HCR : la candidature suisse écartée, Genève perd du terrain

Photo of author

By Alain Jourdan

La nomination de l’ancien président irakien Barham Saleh à la tête du Haut-Commissariat des Nations unies pour les réfugiés (HCR) constitue une mauvaise nouvelle pour Genève et pour la Suisse. Elle marque un revers diplomatique d’autant plus sensible que Berne soutenait activement Christine Schraner Burgener, ancienne secrétaire d’État et envoyée spéciale de l’ONU, dont le profil était largement perçu comme l’un des plus solides pour diriger l’agence onusienne dans une période de fortes turbulences.

Barham Saleh succédera en janvier à l’Italien Filippo Grandi, dans un contexte particulièrement critique pour le HCR. L’agence est confrontée à une chute brutale des financements internationaux et a dû supprimer plus d’un quart de ses effectifs depuis le début de l’année, soit près de 5 000 postes. Cette réduction sans précédent fragilise sa capacité à répondre à des crises migratoires toujours plus nombreuses et complexes, tout en alimentant un climat de profonde incertitude au sein de l’institution.

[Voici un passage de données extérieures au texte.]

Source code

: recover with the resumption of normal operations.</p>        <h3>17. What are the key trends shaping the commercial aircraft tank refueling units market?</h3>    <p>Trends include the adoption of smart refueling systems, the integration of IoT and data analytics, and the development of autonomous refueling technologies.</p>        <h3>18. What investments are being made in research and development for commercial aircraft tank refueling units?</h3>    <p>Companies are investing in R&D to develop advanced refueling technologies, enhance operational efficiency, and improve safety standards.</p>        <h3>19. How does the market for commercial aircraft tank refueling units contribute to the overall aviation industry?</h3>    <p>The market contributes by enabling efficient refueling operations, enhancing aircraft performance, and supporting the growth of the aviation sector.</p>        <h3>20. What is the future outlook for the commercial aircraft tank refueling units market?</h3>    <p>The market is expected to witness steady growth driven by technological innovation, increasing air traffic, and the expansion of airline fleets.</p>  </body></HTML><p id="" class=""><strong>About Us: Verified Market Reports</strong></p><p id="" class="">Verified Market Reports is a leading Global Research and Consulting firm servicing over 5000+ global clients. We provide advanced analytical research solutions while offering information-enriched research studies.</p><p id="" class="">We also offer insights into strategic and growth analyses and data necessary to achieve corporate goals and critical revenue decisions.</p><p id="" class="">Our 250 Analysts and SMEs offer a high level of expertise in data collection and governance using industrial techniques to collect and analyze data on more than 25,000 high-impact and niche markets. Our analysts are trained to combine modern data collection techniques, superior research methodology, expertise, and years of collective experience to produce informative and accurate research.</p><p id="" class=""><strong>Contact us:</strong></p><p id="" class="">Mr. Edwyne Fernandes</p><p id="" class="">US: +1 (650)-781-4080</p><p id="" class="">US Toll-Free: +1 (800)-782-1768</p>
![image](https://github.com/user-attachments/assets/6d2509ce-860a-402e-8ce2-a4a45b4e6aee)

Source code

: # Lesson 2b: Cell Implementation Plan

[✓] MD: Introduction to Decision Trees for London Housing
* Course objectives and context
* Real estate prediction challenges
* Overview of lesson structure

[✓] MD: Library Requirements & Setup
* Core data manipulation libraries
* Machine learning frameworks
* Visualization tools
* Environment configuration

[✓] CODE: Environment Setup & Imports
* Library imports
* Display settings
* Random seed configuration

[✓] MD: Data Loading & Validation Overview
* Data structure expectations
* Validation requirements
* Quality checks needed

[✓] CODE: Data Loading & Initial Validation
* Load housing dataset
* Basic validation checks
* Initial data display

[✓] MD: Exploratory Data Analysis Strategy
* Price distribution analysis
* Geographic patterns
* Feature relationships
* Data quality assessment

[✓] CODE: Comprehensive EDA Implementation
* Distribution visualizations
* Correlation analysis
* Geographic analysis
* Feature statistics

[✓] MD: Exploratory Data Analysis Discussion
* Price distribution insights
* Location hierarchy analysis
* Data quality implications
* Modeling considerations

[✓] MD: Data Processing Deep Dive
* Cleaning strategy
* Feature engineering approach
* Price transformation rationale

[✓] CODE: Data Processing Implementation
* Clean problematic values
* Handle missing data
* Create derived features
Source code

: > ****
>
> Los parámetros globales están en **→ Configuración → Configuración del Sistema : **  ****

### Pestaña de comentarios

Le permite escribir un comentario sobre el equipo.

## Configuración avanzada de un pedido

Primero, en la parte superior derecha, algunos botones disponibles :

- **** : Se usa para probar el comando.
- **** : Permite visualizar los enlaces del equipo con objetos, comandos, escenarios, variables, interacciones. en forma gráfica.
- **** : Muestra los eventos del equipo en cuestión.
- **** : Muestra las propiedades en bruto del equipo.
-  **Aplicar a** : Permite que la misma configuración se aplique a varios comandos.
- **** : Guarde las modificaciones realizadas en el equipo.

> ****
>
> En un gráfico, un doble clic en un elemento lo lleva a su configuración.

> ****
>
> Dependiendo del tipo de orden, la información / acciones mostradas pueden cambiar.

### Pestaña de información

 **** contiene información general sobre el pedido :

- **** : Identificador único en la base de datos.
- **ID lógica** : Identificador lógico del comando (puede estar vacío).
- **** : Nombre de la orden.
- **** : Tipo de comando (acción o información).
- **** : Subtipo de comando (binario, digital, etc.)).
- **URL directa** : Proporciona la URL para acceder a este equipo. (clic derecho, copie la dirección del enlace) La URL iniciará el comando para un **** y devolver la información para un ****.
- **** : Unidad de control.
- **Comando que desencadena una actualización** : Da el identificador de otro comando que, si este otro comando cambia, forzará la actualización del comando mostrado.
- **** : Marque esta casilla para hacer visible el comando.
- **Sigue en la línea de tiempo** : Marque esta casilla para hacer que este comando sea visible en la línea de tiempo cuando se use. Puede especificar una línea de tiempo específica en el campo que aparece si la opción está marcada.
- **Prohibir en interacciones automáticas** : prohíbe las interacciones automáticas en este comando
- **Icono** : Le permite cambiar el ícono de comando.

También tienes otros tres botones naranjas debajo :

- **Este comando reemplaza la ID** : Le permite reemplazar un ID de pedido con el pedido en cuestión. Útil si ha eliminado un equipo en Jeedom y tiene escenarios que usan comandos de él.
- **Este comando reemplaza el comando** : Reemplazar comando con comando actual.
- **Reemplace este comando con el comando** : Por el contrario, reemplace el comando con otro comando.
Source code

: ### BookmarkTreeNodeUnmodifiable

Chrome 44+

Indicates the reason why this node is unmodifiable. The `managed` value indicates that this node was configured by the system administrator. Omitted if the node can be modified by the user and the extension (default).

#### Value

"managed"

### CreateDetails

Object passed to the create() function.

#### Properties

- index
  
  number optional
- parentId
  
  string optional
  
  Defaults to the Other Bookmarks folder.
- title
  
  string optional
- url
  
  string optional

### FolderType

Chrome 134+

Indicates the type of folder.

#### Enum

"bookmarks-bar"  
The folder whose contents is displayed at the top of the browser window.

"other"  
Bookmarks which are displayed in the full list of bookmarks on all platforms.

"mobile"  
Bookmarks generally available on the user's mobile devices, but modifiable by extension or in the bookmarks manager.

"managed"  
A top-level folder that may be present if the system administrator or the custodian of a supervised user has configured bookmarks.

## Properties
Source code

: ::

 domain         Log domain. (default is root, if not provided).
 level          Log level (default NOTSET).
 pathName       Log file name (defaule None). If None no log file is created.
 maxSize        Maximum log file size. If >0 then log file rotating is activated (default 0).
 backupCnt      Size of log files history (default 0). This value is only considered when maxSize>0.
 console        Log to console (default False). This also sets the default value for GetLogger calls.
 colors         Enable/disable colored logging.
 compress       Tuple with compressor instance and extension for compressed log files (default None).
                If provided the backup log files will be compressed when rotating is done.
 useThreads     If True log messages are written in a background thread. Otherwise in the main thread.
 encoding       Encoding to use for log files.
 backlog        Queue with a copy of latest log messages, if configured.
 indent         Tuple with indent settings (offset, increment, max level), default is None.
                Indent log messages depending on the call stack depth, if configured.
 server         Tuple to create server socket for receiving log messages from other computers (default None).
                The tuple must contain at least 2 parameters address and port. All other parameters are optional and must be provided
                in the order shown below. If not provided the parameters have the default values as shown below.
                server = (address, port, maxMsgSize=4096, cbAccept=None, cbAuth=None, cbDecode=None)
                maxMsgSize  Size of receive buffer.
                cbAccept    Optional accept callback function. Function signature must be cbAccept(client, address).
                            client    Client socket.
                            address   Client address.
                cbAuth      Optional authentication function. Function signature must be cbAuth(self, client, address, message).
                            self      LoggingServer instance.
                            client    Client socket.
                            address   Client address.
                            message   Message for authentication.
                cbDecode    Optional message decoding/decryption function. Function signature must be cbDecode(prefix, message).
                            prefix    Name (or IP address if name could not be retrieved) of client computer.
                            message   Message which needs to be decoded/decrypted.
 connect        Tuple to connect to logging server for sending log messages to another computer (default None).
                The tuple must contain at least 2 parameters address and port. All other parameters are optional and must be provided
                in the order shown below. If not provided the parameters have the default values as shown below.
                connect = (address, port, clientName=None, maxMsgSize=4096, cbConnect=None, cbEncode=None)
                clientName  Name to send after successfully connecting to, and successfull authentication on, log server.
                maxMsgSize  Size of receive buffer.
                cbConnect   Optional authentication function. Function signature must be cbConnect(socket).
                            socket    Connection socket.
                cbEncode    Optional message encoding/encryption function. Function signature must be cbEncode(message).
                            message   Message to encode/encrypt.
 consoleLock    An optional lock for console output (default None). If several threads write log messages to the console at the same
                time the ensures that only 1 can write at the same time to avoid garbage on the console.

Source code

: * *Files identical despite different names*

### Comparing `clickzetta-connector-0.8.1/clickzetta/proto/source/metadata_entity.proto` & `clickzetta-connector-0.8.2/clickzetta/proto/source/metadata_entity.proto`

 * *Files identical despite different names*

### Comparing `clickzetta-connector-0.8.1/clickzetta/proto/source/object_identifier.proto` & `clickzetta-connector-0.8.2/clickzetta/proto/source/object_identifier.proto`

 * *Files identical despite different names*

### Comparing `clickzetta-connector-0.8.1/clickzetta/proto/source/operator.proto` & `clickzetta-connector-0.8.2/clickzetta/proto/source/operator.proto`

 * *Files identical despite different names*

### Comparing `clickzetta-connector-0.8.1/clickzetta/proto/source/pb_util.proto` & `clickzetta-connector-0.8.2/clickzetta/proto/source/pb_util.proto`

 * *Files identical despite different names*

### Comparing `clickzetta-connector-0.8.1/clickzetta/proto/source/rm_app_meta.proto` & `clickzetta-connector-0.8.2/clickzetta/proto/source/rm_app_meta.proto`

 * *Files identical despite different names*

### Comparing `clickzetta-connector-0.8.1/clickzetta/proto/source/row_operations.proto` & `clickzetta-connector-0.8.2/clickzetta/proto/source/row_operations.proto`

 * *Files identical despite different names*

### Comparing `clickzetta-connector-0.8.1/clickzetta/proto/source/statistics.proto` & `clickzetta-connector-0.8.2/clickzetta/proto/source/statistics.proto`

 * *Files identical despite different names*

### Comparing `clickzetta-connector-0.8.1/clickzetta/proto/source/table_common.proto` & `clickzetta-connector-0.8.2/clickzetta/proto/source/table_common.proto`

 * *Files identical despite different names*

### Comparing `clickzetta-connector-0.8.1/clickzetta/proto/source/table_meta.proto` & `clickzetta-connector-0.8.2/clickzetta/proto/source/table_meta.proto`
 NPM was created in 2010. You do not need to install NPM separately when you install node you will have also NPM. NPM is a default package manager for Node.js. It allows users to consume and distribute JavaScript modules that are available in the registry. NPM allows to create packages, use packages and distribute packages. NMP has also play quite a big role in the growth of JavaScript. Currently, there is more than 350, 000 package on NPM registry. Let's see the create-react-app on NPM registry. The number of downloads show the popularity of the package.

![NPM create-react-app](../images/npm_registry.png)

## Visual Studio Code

Dans ce contexte, la Suisse avait misé sur Christine Schraner Burgener, reconnue pour son expérience diplomatique, sa connaissance fine du système onusien et son engagement de longue date en faveur des droits humains. Son éviction est perçue comme une occasion manquée de placer à la tête du HCR une figure étroitement liée à la tradition humanitaire suisse et à l’esprit de Genève internationale. Elle met également en lumière les limites de l’influence helvétique, malgré l’importance de son rôle de pays hôte et de bailleur du système multilatéral.

Au-delà du revers suisse, la nomination de Barham Saleh soulève des interrogations sur l’orientation donnée à l’agence. Ancien chef d’État, personnalité politique respectée, il hérite toutefois d’une organisation en pleine tourmente, confrontée à des choix managériaux douloureux et à une nécessité urgente de réforme. Dans un moment où le HCR aurait besoin d’un leadership perçu comme avant tout technocratique et opérationnel, ce choix peut apparaître décalé aux yeux de nombreux observateurs et partenaires humanitaires.

Pour Genève, l’enjeu est aussi symbolique. Le HCR est l’une des institutions phares de la place genevoise, et son leadership influence directement le rayonnement de la ville comme capitale mondiale de l’humanitaire. Ne pas voir émerger une candidate soutenue par la Suisse, alors que la concurrence entre pôles internationaux s’intensifie, affaiblit la position de Genève dans le concert multilatéral.

Cette nomination intervient enfin à un moment délicat pour la crédibilité du système humanitaire international. Alors que les besoins explosent et que les ressources se contractent, le choix du nouveau haut-commissaire aurait pu incarner une réponse forte à la crise, fondée sur la continuité, l’expertise et la capacité à rétablir la confiance. Pour la Suisse et pour Genève, l’épisode laisse un goût amer et rappelle que, même au cœur de l’humanitaire, les équilibres politiques continuent de peser lourdement sur les décisions.